You Must Remember This
Some of the best advice from Jesuits on human relationships comes in earthy ways. When John O’Malley was a Jesuit novice, an older priest told him three things to remember when living in community: First, you’re not God. Second, this isn’t heaven. Third, don’t be an ass. Had I followed those guidelines earlier, I could have saved myself years of self-induced heartache.
Overactivity is an important consideration when it comes to a healthy approach to work, which we will look at in a coming chapter. For now, suffice it to say that when work is so overwhelming that you are unable to sustain friendships, your life becomes impoverished, though you may be working to get richer.
On the other hand, as Shelton points out, is the danger of excessive emotional involvement. Here the tendency is to focus too much on the friendship, focusing obsessively on the feelings that arise and analyzing every slight and comment. Clinginess smothers friendship and repels the most generous of friends. A healthy relationship is like a flame that gives off light and warms both friends: it can be extinguished for lack of attention but smothered by too much attention.

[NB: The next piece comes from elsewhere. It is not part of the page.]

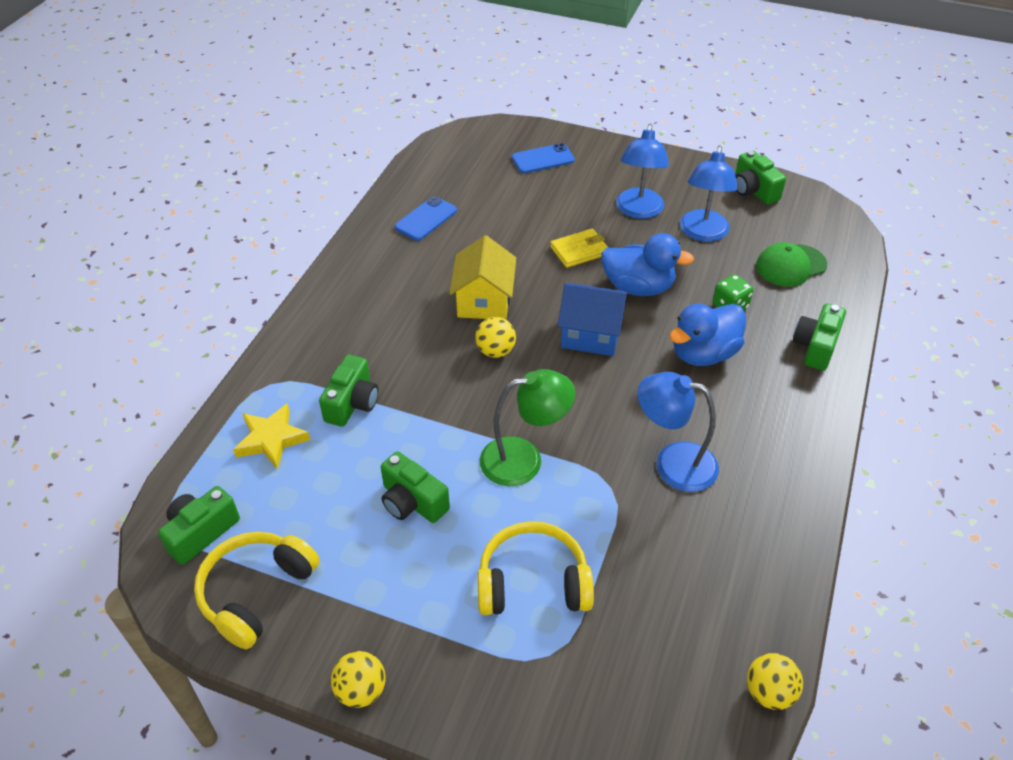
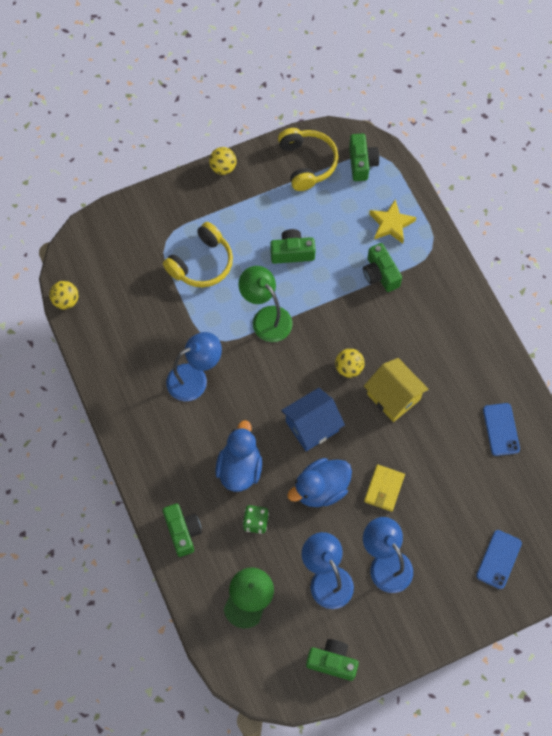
camera: 135 degrees right, 20 degrees up
(524, 459) = (266, 318): green lamp -> green lamp turned 105 degrees clockwise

Competition is another danger. In a culture where people are often defined by what they do and how much they make, the temptation to compete can be overwhelming. Shelton asks if your friend’s success is a threat to your own sense of self-worth. If it is, maybe it’s time to consider the blessings in your own life more carefully.
Envy, I would add, is equally poisonous. You can move away from that by being grateful for the blessings in your own life (the examen can help) and by realizing that everyone’s life is a mixed bag of gifts and struggles. If you doubt that, just talk to your friends about their problems.

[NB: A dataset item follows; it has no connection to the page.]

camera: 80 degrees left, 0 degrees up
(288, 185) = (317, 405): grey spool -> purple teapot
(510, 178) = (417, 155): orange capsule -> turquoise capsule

Shelton next calls attention to com
plaint-driven relationships, where getting together becomes an excuse for carping. In situations like this, the world begins to take on a dark cast. Complaining spreads like a virus through conversations until everything seems useless, and both parties end up bitter and despairing. Shelton also warns against impairing relationships, which encourage unhealthy or destructive behavior, like alcoholism or drug abuse.
In both these cases you need to ask if the friendship is healthy. If not, can you discuss the situation? Or do you have to move away from the friendship for your own health? One of my spiritual directors once asked me bluntly, “Is being with your friend good for your vocation?”

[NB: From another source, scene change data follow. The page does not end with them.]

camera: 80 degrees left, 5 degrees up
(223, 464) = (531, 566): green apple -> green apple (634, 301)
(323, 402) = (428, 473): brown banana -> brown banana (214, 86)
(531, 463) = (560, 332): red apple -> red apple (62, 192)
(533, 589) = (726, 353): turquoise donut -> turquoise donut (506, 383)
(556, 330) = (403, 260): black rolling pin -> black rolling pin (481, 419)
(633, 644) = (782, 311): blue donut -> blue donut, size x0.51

Still, an essential part of love is maintaining what you could call the difficult friendship. The story of Simon Rodrigues, one of Ignatius’s friends, will show what I mean.
A SPECIAL LOVE
One of the early Jesuit companions was a trying person. Simon Rodrigues, a Portuguese student in Paris, was one of the six friends who pronounced vows of poverty and chastity with Ignatius in Paris in 1534. After the founding of the Society of Jesus, Rodrigues was asked by Ignatius to assume the important position of overseeing all the Jesuits in Portugal.
But, as William Bangert notes in A History of the Society of Jesus, Rodrigues soon “evidenced an instability and recalcitrance that pushed Ignatius almost to the brink of dismissing him.” The man was an inveterate complainer and excessively permissive with the Jesuits under his care; as a result, the Jesuits in Portugal were increasingly in disarray.
In time, Rodrigues also became the confessor to King John III of Portugal and took up residence in the royal court—while still functioning as Jesuit provincial. Word spread that Rodrigues was scandalizing others, as he could not live without the “palaces and pomp of the world,” as one contemporary wrote.